== RECORDS PROVIDED ==

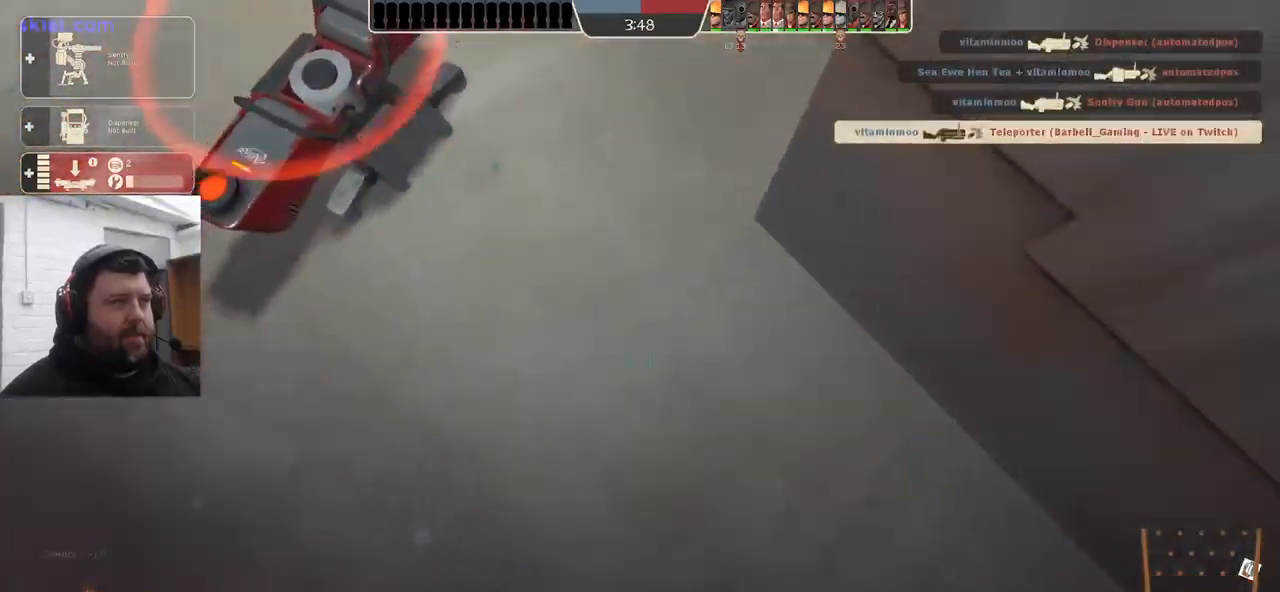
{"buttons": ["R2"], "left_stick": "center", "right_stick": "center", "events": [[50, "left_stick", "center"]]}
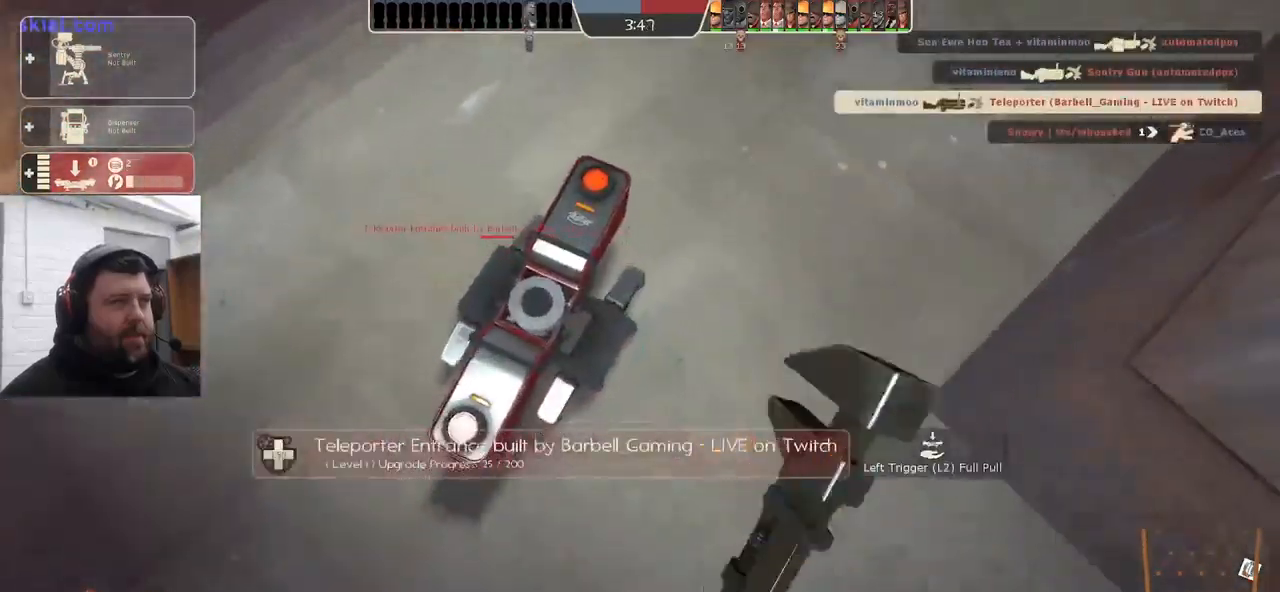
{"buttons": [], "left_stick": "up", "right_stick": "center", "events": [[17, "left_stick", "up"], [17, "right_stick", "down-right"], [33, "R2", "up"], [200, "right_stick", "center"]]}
==
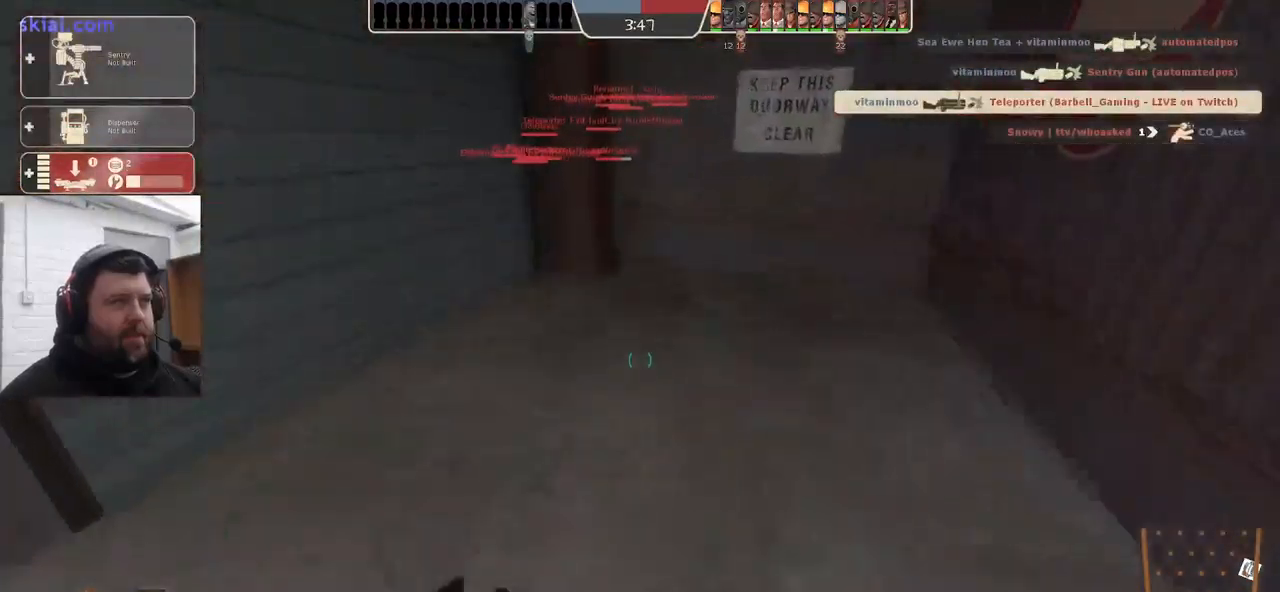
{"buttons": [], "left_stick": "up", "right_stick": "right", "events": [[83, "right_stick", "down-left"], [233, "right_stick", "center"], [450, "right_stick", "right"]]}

== ACTIVITY ==
Collect from the data above every line that includes "down".

== ANSWER BOX ==
{"buttons": [], "left_stick": "up", "right_stick": "center", "events": [[17, "left_stick", "up"], [17, "right_stick", "down-right"], [33, "R2", "up"], [200, "right_stick", "center"]]}
{"buttons": [], "left_stick": "up", "right_stick": "right", "events": [[83, "right_stick", "down-left"], [233, "right_stick", "center"], [450, "right_stick", "right"]]}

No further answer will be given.